## Before-and-after change data
-- -- --
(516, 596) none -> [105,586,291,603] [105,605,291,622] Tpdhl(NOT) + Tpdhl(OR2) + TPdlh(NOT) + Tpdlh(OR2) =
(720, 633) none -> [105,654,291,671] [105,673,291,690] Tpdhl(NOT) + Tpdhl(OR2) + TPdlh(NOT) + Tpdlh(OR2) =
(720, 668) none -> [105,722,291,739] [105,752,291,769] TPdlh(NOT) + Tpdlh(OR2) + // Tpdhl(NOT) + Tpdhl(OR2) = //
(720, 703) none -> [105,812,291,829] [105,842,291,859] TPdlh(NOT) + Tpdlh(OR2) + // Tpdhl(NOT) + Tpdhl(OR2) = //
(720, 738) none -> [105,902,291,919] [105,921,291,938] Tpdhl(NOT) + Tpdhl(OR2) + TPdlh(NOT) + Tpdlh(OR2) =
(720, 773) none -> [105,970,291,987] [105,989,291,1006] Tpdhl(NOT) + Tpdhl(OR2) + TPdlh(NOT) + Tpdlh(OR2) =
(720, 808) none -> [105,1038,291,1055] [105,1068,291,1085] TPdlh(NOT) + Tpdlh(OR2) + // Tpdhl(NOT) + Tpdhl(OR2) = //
-- -- --
Reproduce the entries above in full and exactly.

## Completed exercise
(516, 596) none -> [105,586,291,603] [105,605,291,622] Tpdhl(NOT) + Tpdhl(OR2) + TPdlh(NOT) + Tpdlh(OR2) =
(720, 633) none -> [105,654,291,671] [105,673,291,690] Tpdhl(NOT) + Tpdhl(OR2) + TPdlh(NOT) + Tpdlh(OR2) =
(720, 668) none -> [105,722,291,739] [105,752,291,769] TPdlh(NOT) + Tpdlh(OR2) + // Tpdhl(NOT) + Tpdhl(OR2) = //
(720, 703) none -> [105,812,291,829] [105,842,291,859] TPdlh(NOT) + Tpdlh(OR2) + // Tpdhl(NOT) + Tpdhl(OR2) = //
(720, 738) none -> [105,902,291,919] [105,921,291,938] Tpdhl(NOT) + Tpdhl(OR2) + TPdlh(NOT) + Tpdlh(OR2) =
(720, 773) none -> [105,970,291,987] [105,989,291,1006] Tpdhl(NOT) + Tpdhl(OR2) + TPdlh(NOT) + Tpdlh(OR2) =
(720, 808) none -> [105,1038,291,1055] [105,1068,291,1085] TPdlh(NOT) + Tpdlh(OR2) + // Tpdhl(NOT) + Tpdhl(OR2) = //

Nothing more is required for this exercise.